In the case of Musicians Union of Ghana vrs Abraham 1982-83 GLR 337, Cecelia Koranteng Addo J in considering a similar application for an interim injunction at page 343 said as follows:


“This is an interlocutory application for an injunction, even though the courts have moved from the old stance of insetting on the establishing a prima facie case, to a stand where the balance of convenience is now the factor which should in a large measure weigh with the court, it is necessary to be satisfied that the applicant’s case is not frivolous or vexations. The Plaintiffs are claiming that there is a violation of their rights so they must at least show that they have those rights which have been infringed. They must show that they cannot be compensated in damages.”
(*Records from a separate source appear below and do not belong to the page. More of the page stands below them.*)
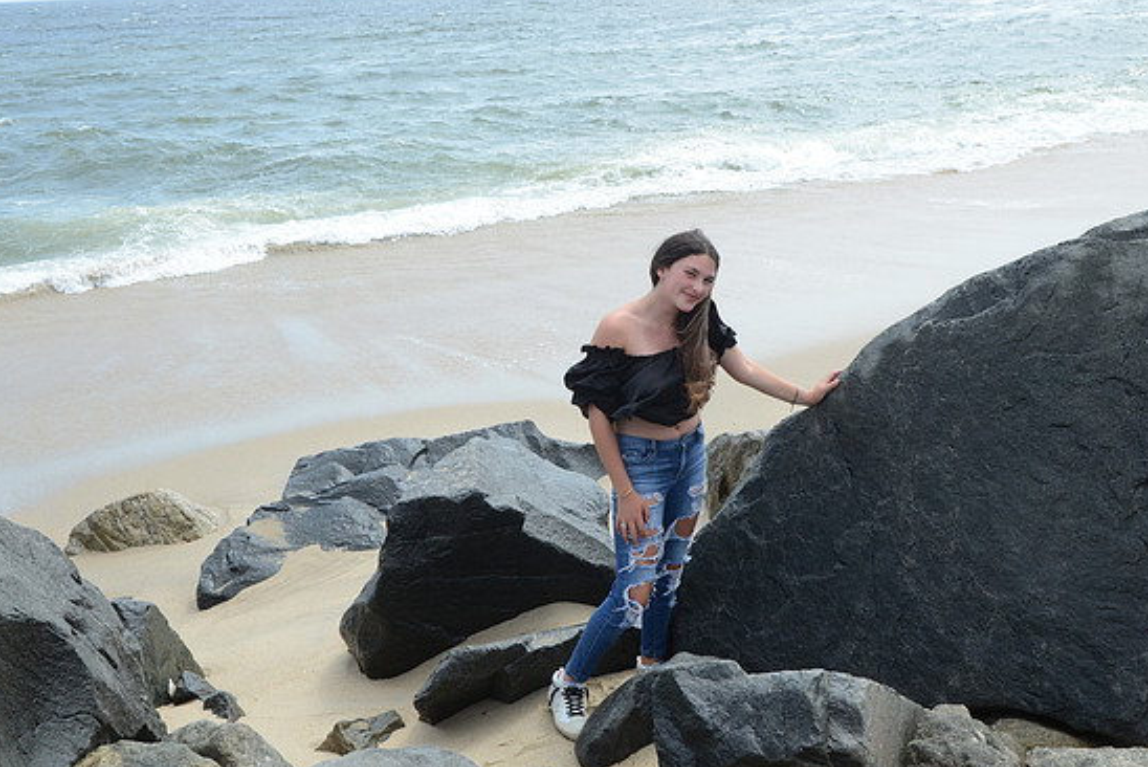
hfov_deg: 50.7
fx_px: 1212
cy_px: 388
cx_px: 595
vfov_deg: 35.1
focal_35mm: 38
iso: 400
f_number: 9
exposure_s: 1/500
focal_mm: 24
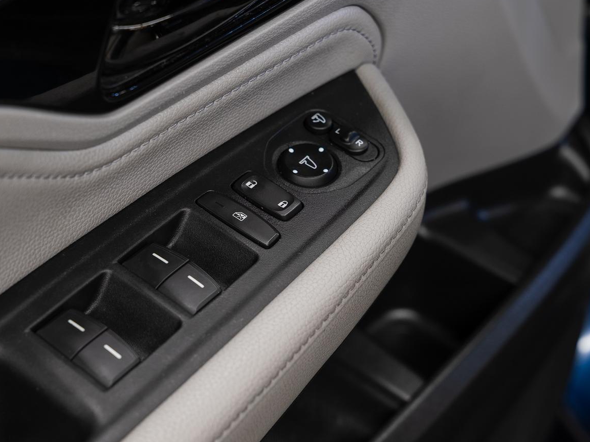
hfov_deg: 25.3
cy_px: 231
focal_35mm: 77
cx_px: 265
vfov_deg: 19.1
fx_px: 1312
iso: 100
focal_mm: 64.1
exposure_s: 1/3
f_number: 5.6
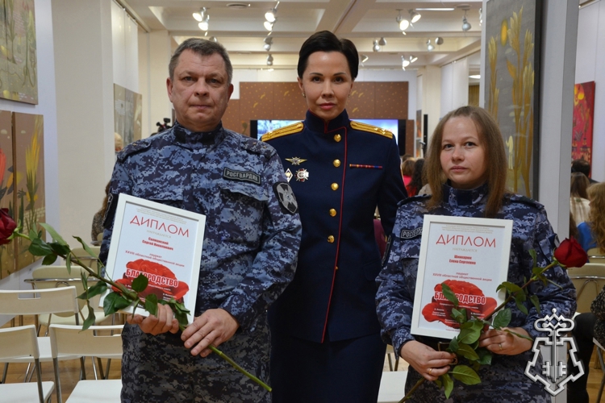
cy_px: 202
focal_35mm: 51
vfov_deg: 26.5
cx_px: 302
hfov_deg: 38.9
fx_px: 857
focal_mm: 34
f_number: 4.2
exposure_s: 1/30
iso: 400
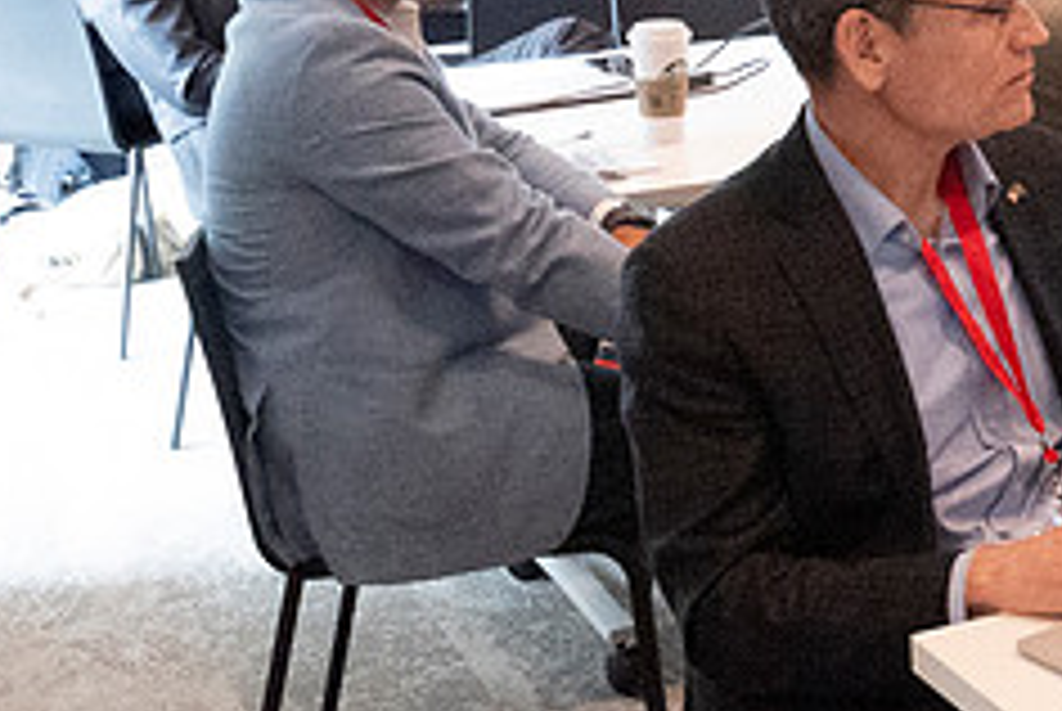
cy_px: 74
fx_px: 2392
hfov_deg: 23.5
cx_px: 1170
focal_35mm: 81
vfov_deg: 16.7
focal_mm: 22
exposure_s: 1/100
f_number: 10
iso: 12800
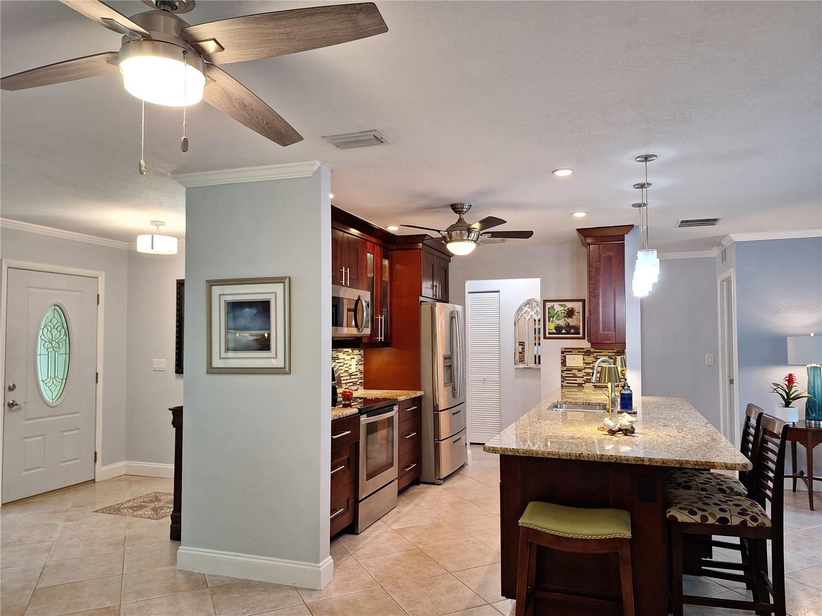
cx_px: 411
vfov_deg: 58.9
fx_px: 546
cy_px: 308
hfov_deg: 73.9
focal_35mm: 23
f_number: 1.8
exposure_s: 1/40
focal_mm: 5.54
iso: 160
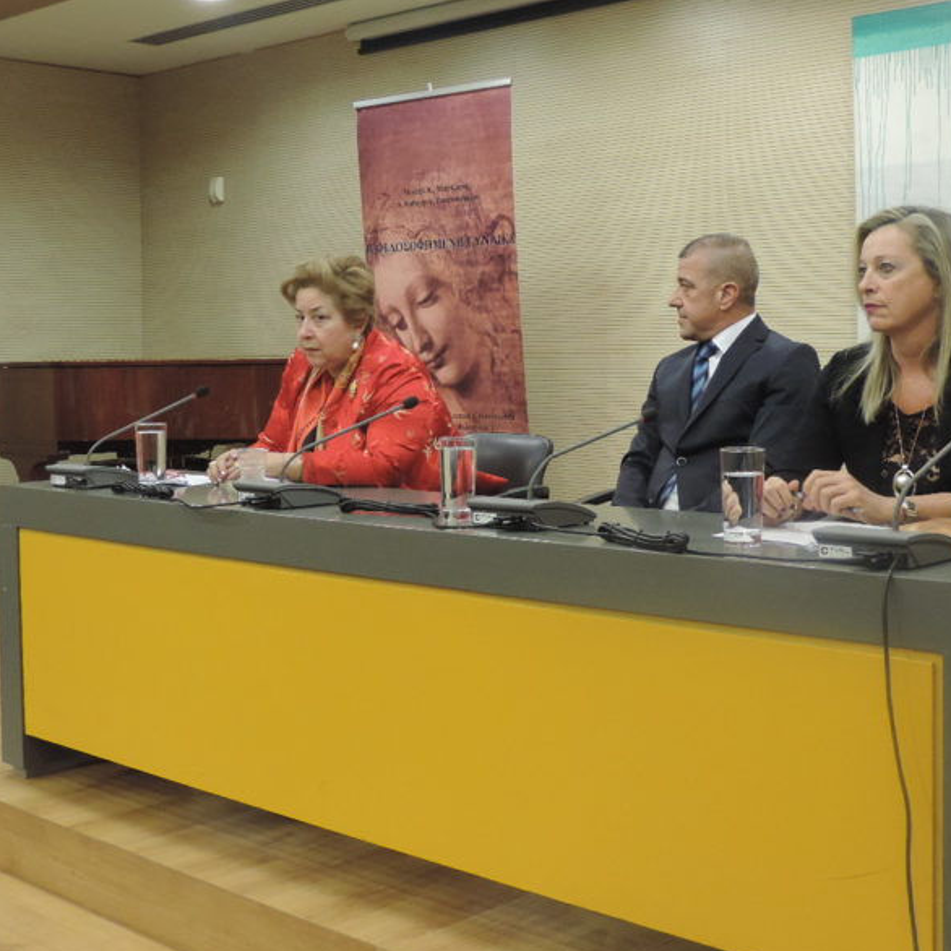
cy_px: 401
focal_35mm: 51
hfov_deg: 33.4
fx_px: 1585
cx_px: 425
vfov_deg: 33.3
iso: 400
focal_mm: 5.8
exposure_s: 1/30
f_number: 3.2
The learned judge then proceeded to consider and adopt with approval the reasoning of the House of

Lords in the case of American Cynamid Company vrs Ethicon Ltd (1975) AER 504 at 509 as follows:


“The object of the interlocutory injunction is to protect the Plaintiff against injury by violation of the rights for which he could not be adequately compensated in damages if the uncertainties were resolved in his favour at the trial, but the Plaintiff’s need for such protection must weighted against the corresponding need for the Defendant to be protected against injury resulting from his having been prevented from exercising his own legal rights from which he could not be adequately compensated. The court must weigh one need against the other and where the balance of convenience lies”.


Furthermore, in the case of Memuna Moudy & Ors vrs Antwi [2003-2004] SCGLR 967, Holding 1 per Wood JSC, it was held that:


Land compulsorily acquired by government under the Public Ordinance. Cap 134 (1951) Rev; vests automatically in the government upon a publication in the gazette, and further that by virtue of S.11 of the Ordinance, the acquisition operates to bar and destroy “all other estates, rights, titles, remainders, etc.
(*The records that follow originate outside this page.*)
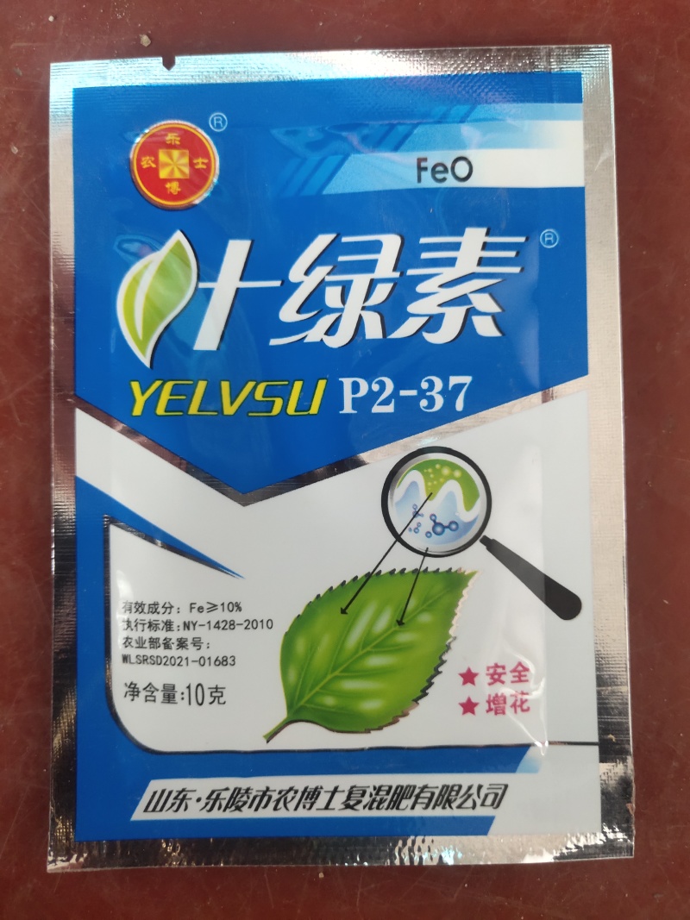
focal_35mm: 29
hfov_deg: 48.2
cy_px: 460
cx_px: 345
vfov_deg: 61.7
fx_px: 771
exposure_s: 1/50
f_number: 1.8
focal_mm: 4.27
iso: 417
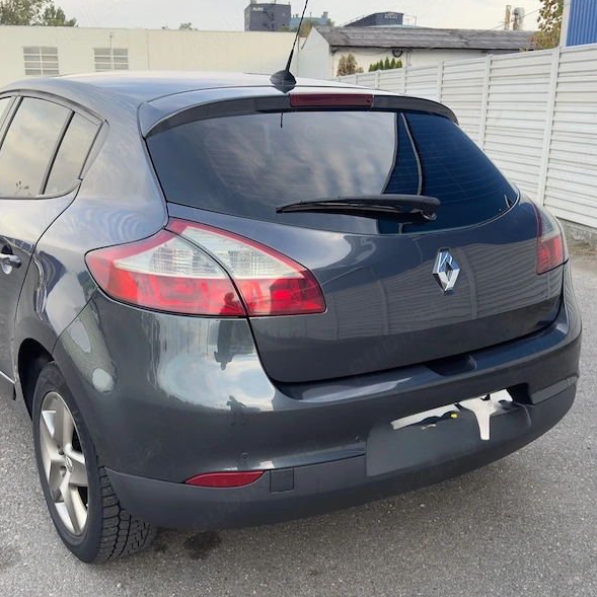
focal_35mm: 42
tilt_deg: -16.6
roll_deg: -0.8
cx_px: 295
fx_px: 820
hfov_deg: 40.0
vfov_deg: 39.9
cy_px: 353
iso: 80
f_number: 1.78
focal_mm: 6.76
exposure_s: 1/275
The rights, estates, imitations etc are those existing on the land at the date of the acquisition i.e. at the date of the publication of the gazette. Those are the interest which are forever barred or destroyed.


Thus indeed, the Respondent failed to establish a legal right or interest in the land thus the trial judge in the first application was right to dismiss the application and the judge in the second ruling was in error when he granted the injunction. From the principles to be considered in the grant of such applications, the Appellants stand to suffer a greater hardship than the Respondent.


From the foregoing discourse, the appeal has merit and is accordingly allowed. The case is to be remitted to the court below for continuation.